── Datos extraídos

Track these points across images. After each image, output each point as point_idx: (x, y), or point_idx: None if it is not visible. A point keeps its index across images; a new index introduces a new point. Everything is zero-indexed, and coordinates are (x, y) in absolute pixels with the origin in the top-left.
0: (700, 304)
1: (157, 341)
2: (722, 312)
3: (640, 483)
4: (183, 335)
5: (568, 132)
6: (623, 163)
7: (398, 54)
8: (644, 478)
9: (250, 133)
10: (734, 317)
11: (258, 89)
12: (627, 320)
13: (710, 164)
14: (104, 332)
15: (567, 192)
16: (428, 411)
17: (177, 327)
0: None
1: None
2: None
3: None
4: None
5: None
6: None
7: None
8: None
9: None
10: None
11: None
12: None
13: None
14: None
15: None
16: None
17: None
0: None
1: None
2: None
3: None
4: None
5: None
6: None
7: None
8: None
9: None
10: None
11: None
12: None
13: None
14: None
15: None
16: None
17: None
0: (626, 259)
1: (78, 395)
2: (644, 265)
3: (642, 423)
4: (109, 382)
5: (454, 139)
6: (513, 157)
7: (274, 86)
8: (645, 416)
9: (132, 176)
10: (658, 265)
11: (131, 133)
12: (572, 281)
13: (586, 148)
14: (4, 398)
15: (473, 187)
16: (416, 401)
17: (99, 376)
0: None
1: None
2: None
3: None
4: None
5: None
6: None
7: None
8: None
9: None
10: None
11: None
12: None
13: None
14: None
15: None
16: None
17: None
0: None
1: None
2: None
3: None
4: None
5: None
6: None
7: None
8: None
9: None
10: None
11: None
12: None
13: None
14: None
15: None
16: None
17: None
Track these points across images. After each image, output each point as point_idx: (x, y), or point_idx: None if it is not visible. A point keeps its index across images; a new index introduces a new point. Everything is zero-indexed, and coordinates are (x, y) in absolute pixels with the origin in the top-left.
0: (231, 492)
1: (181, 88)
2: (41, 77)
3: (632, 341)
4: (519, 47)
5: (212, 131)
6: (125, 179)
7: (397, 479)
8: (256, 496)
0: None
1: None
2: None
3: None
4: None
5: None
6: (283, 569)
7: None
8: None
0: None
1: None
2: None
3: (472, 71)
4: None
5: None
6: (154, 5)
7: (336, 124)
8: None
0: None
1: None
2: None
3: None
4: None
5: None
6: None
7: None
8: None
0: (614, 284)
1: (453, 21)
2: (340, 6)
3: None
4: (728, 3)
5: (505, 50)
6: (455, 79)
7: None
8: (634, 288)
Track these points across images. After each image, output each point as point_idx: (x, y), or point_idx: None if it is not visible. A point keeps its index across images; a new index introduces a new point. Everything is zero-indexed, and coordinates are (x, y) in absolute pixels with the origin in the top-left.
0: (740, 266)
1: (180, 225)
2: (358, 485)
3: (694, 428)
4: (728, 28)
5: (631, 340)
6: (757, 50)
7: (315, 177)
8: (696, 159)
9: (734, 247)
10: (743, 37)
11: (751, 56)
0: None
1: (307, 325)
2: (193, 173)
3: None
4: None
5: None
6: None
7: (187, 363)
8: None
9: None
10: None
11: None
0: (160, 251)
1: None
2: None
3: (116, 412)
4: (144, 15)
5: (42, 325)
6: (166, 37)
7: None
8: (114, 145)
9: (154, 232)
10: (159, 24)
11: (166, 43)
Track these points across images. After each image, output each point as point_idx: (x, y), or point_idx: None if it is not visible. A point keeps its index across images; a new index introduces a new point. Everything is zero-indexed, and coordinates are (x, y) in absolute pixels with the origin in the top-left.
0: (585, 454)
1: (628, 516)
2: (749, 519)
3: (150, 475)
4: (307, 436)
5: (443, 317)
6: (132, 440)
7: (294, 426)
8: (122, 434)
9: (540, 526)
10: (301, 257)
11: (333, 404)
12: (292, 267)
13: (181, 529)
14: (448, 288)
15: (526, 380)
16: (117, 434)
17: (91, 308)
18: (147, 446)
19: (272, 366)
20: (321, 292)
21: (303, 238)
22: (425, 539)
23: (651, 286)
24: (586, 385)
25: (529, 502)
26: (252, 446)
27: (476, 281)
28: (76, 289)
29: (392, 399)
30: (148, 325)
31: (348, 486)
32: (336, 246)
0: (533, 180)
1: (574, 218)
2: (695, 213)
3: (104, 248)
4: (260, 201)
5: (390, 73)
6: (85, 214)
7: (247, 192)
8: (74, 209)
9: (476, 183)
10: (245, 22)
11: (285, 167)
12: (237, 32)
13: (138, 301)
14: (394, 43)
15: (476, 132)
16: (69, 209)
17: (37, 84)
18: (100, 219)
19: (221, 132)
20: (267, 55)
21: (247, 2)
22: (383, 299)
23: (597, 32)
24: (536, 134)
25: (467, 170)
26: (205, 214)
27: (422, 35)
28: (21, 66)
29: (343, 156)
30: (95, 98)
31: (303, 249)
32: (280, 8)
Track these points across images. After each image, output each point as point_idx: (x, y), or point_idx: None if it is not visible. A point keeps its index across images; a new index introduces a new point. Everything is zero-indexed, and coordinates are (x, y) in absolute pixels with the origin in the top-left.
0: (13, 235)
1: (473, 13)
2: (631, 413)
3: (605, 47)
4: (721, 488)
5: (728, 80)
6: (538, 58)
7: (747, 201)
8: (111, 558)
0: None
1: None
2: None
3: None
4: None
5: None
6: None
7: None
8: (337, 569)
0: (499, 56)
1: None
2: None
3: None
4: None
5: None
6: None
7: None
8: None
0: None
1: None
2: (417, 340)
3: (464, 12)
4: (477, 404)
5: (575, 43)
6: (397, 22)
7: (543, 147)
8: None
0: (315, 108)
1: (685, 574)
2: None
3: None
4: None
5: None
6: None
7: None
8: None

────

_Objetivo:_ Dispón todas las entradas anteriores como una lista numerada y omite las líneas en blanco.

_Respuesta:_
1. Track these points across images. After each image, output each point as point_idx: (x, y), or point_idx: None if it is not visible. A point keeps its index across images; a new index introduces a new point. Everything is zero-indexed, and coordinates are (x, y) in absolute pixels with the origin in the top-left.
2. 0: (700, 304)
3. 1: (157, 341)
4. 2: (722, 312)
5. 3: (640, 483)
6. 4: (183, 335)
7. 5: (568, 132)
8. 6: (623, 163)
9. 7: (398, 54)
10. 8: (644, 478)
11. 9: (250, 133)
12. 10: (734, 317)
13. 11: (258, 89)
14. 12: (627, 320)
15. 13: (710, 164)
16. 14: (104, 332)
17. 15: (567, 192)
18. 16: (428, 411)
19. 17: (177, 327)
20. 0: None
21. 1: None
22. 2: None
23. 3: None
24. 4: None
25. 5: None
26. 6: None
27. 7: None
28. 8: None
29. 9: None
30. 10: None
31. 11: None
32. 12: None
33. 13: None
34. 14: None
35. 15: None
36. 16: None
37. 17: None
38. 0: None
39. 1: None
40. 2: None
41. 3: None
42. 4: None
43. 5: None
44. 6: None
45. 7: None
46. 8: None
47. 9: None
48. 10: None
49. 11: None
50. 12: None
51. 13: None
52. 14: None
53. 15: None
54. 16: None
55. 17: None
56. 0: (626, 259)
57. 1: (78, 395)
58. 2: (644, 265)
59. 3: (642, 423)
60. 4: (109, 382)
61. 5: (454, 139)
62. 6: (513, 157)
63. 7: (274, 86)
64. 8: (645, 416)
65. 9: (132, 176)
66. 10: (658, 265)
67. 11: (131, 133)
68. 12: (572, 281)
69. 13: (586, 148)
70. 14: (4, 398)
71. 15: (473, 187)
72. 16: (416, 401)
73. 17: (99, 376)
74. 0: None
75. 1: None
76. 2: None
77. 3: None
78. 4: None
79. 5: None
80. 6: None
81. 7: None
82. 8: None
83. 9: None
84. 10: None
85. 11: None
86. 12: None
87. 13: None
88. 14: None
89. 15: None
90. 16: None
91. 17: None
92. 0: None
93. 1: None
94. 2: None
95. 3: None
96. 4: None
97. 5: None
98. 6: None
99. 7: None
100. 8: None
101. 9: None
102. 10: None
103. 11: None
104. 12: None
105. 13: None
106. 14: None
107. 15: None
108. 16: None
109. 17: None
110. Track these points across images. After each image, output each point as point_idx: (x, y), or point_idx: None if it is not visible. A point keeps its index across images; a new index introduces a new point. Everything is zero-indexed, and coordinates are (x, y) in absolute pixels with the origin in the top-left.
111. 0: (231, 492)
112. 1: (181, 88)
113. 2: (41, 77)
114. 3: (632, 341)
115. 4: (519, 47)
116. 5: (212, 131)
117. 6: (125, 179)
118. 7: (397, 479)
119. 8: (256, 496)
120. 0: None
121. 1: None
122. 2: None
123. 3: None
124. 4: None
125. 5: None
126. 6: (283, 569)
127. 7: None
128. 8: None
129. 0: None
130. 1: None
131. 2: None
132. 3: (472, 71)
133. 4: None
134. 5: None
135. 6: (154, 5)
136. 7: (336, 124)
137. 8: None
138. 0: None
139. 1: None
140. 2: None
141. 3: None
142. 4: None
143. 5: None
144. 6: None
145. 7: None
146. 8: None
147. 0: (614, 284)
148. 1: (453, 21)
149. 2: (340, 6)
150. 3: None
151. 4: (728, 3)
152. 5: (505, 50)
153. 6: (455, 79)
154. 7: None
155. 8: (634, 288)
156. Track these points across images. After each image, output each point as point_idx: (x, y), or point_idx: None if it is not visible. A point keeps its index across images; a new index introduces a new point. Everything is zero-indexed, and coordinates are (x, y) in absolute pixels with the origin in the top-left.
157. 0: (740, 266)
158. 1: (180, 225)
159. 2: (358, 485)
160. 3: (694, 428)
161. 4: (728, 28)
162. 5: (631, 340)
163. 6: (757, 50)
164. 7: (315, 177)
165. 8: (696, 159)
166. 9: (734, 247)
167. 10: (743, 37)
168. 11: (751, 56)
169. 0: None
170. 1: (307, 325)
171. 2: (193, 173)
172. 3: None
173. 4: None
174. 5: None
175. 6: None
176. 7: (187, 363)
177. 8: None
178. 9: None
179. 10: None
180. 11: None
181. 0: (160, 251)
182. 1: None
183. 2: None
184. 3: (116, 412)
185. 4: (144, 15)
186. 5: (42, 325)
187. 6: (166, 37)
188. 7: None
189. 8: (114, 145)
190. 9: (154, 232)
191. 10: (159, 24)
192. 11: (166, 43)
193. Track these points across images. After each image, output each point as point_idx: (x, y), or point_idx: None if it is not visible. A point keeps its index across images; a new index introduces a new point. Everything is zero-indexed, and coordinates are (x, y) in absolute pixels with the origin in the top-left.
194. 0: (585, 454)
195. 1: (628, 516)
196. 2: (749, 519)
197. 3: (150, 475)
198. 4: (307, 436)
199. 5: (443, 317)
200. 6: (132, 440)
201. 7: (294, 426)
202. 8: (122, 434)
203. 9: (540, 526)
204. 10: (301, 257)
205. 11: (333, 404)
206. 12: (292, 267)
207. 13: (181, 529)
208. 14: (448, 288)
209. 15: (526, 380)
210. 16: (117, 434)
211. 17: (91, 308)
212. 18: (147, 446)
213. 19: (272, 366)
214. 20: (321, 292)
215. 21: (303, 238)
216. 22: (425, 539)
217. 23: (651, 286)
218. 24: (586, 385)
219. 25: (529, 502)
220. 26: (252, 446)
221. 27: (476, 281)
222. 28: (76, 289)
223. 29: (392, 399)
224. 30: (148, 325)
225. 31: (348, 486)
226. 32: (336, 246)
227. 0: (533, 180)
228. 1: (574, 218)
229. 2: (695, 213)
230. 3: (104, 248)
231. 4: (260, 201)
232. 5: (390, 73)
233. 6: (85, 214)
234. 7: (247, 192)
235. 8: (74, 209)
236. 9: (476, 183)
237. 10: (245, 22)
238. 11: (285, 167)
239. 12: (237, 32)
240. 13: (138, 301)
241. 14: (394, 43)
242. 15: (476, 132)
243. 16: (69, 209)
244. 17: (37, 84)
245. 18: (100, 219)
246. 19: (221, 132)
247. 20: (267, 55)
248. 21: (247, 2)
249. 22: (383, 299)
250. 23: (597, 32)
251. 24: (536, 134)
252. 25: (467, 170)
253. 26: (205, 214)
254. 27: (422, 35)
255. 28: (21, 66)
256. 29: (343, 156)
257. 30: (95, 98)
258. 31: (303, 249)
259. 32: (280, 8)
260. Track these points across images. After each image, output each point as point_idx: (x, y), or point_idx: None if it is not visible. A point keeps its index across images; a new index introduces a new point. Everything is zero-indexed, and coordinates are (x, y) in absolute pixels with the origin in the top-left.
261. 0: (13, 235)
262. 1: (473, 13)
263. 2: (631, 413)
264. 3: (605, 47)
265. 4: (721, 488)
266. 5: (728, 80)
267. 6: (538, 58)
268. 7: (747, 201)
269. 8: (111, 558)
270. 0: None
271. 1: None
272. 2: None
273. 3: None
274. 4: None
275. 5: None
276. 6: None
277. 7: None
278. 8: (337, 569)
279. 0: (499, 56)
280. 1: None
281. 2: None
282. 3: None
283. 4: None
284. 5: None
285. 6: None
286. 7: None
287. 8: None
288. 0: None
289. 1: None
290. 2: (417, 340)
291. 3: (464, 12)
292. 4: (477, 404)
293. 5: (575, 43)
294. 6: (397, 22)
295. 7: (543, 147)
296. 8: None
297. 0: (315, 108)
298. 1: (685, 574)
299. 2: None
300. 3: None
301. 4: None
302. 5: None
303. 6: None
304. 7: None
305. 8: None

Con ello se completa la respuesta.